Cuando escribo entro en un espacio en donde puedo reflexionar de forma regularmente elocuente y estructurada. Puedo ir y venir; escribir, borrar y reescribir; editar y organizar. Se me hace una especie de juego, en el cual voy conectando sentimientos con situaciones y puedo tranquilamente sumergirme en cada experiencia sin miedo a ahogarme.

En cambio, en terapia el miedo a ahogarme siempre está latente. A diferencia de la escritura, en el encuentro terapéutico se pone en juego el cuerpo. Cuando escribo, las palabras van directo de la mente al papel, mientras que al hablar las palabras tienen la obligación de atravesar(me). Es ahí, en ese atravesar el cuerpo en donde aparece la angustia, el efecto que no engaña dirá Freud y subrayará Lacan, pero también aparece la esperanza de poder sanar. Es curioso, pero a lo largo de nuestro desarrollo, es la angustia siempre lo que nos impulsa a crecer (este tema lo podemos abordar en otro artículo).  

Recuerdo estudiar el caso de Anna O y el término “The Talking Cure”. Freud, junto a su colega Breuer, observaron que los síntomas físicos de sus pacientes histerias iban disminuyendo e incluso desapareciendo a medida que hablaban de sus síntomas. Esto los llevó a concluir que la palabra dicha tiene un efecto en el cuerpo y de ahí viene el método utilizado por el psicoanálisis conocido como “asociación libre.” De alguna forma, es como si dejáramos que las palabras fluyeran encontrando su camino hacia la libertad.  

 Esto fue respondiendo alguna de mis dudas: ¿Tuviera el mismo efecto si las pacientes en vez de decir las palabras las hubieran escrito? Pensaría que no ¿Es suficiente hablar en voz alta para sanar? Pensaría que tampoco, ya que si así fuera ¿por qué motivo fuéramos a terapia? Pudiéramos ahorrarnos un dinerito y convertir el espejo en nuestro terapeuta, ¿cierto? Entonces pareciera que para que la palabra hablada tenga un efecto sanador necesita de un encuentro, de un espectador, de un testigo. Testigo ¿de qué? se preguntarán. Pues, testigo de nuestro dolor.

Yo lo veo un poco de esta manera, la angustia que muchas veces aparece sin pedir permiso son aquellos dolores que pasaron desapercibidos en nuestra infancia ante la mirada de la persona que más amábamos.

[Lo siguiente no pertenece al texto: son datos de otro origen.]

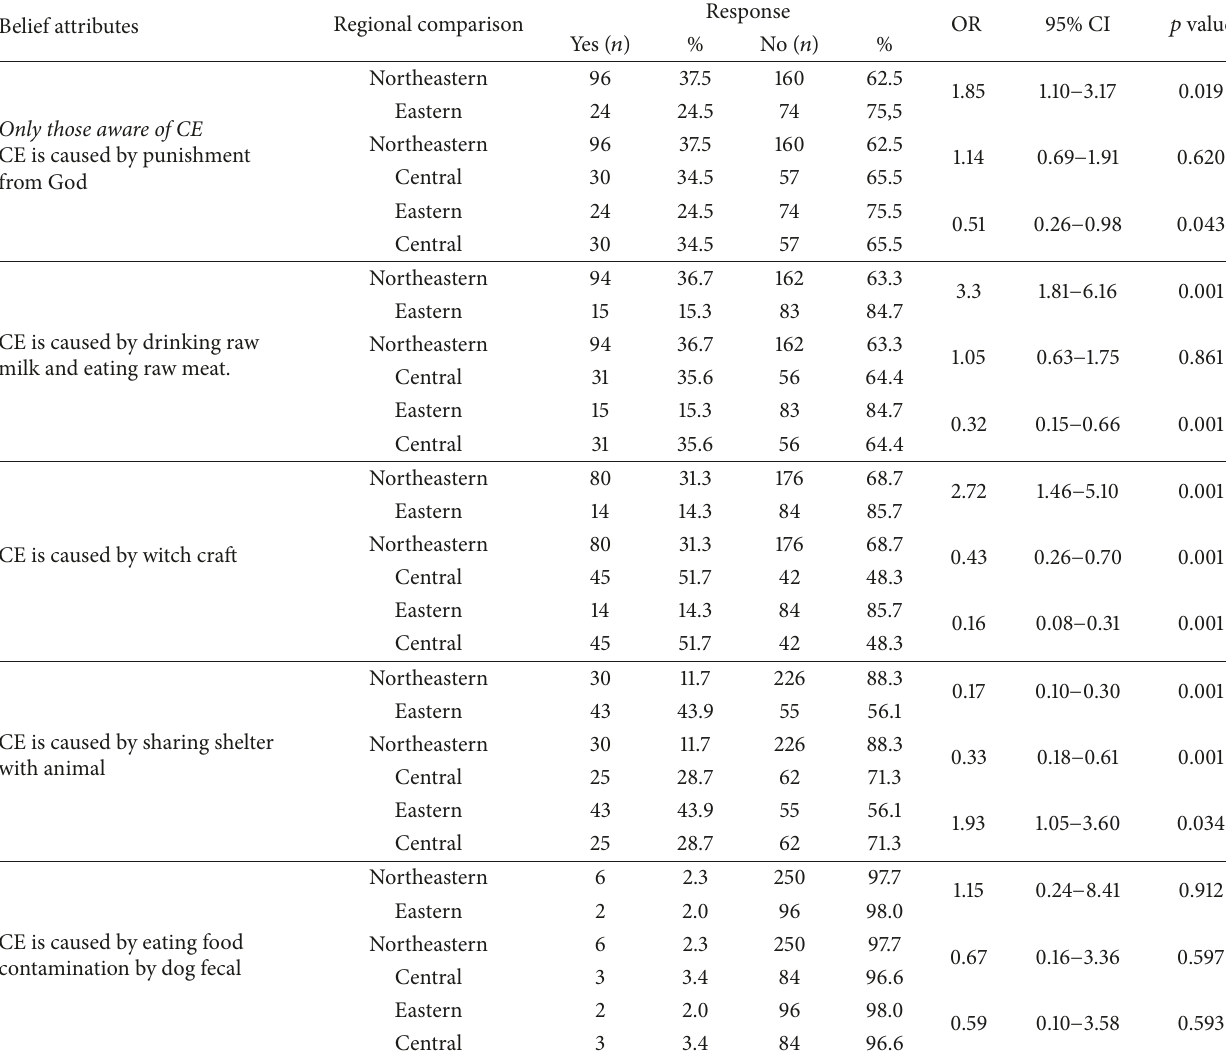
Table 6: Beliefs of the communities about cystic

Un dolor que no logró encontrar a un otro que le diera sentido para así ser digerido adecuadamente por el niño. De tal manera que quedó marcado en nosotros como un terror sin nombre, término estudiado por el psicoanalista Wilfred Bion. De ahí, la frase que surge mucho en el consultorio: “siento algo aquí, pero no sé qué es”. Está ahí una incapacidad de nombrar aquello que cuando éramos niños no fue de alguna forma nombrado para nosotros.  

Entonces, qué podemos concluir en todo esto, bueno que el valor de ir a terapia es justamente que el terapeuta no es cualquier persona, la terapia no es cualquier espacio y ese encuentro no es cualquier encuentro. Al depositar en el terapeuta aspectos de nuestras figuras primarias logramos revivir ciertos afectos reprimidos y ahora ese afecto en vez de encontrarse con incomprensión y rechazo, se debería encontrar con la escucha, el amor incondicional y la validación del ´buen terapeuta´. Dándole así un espacio a esa palabra en donde pueda descansar.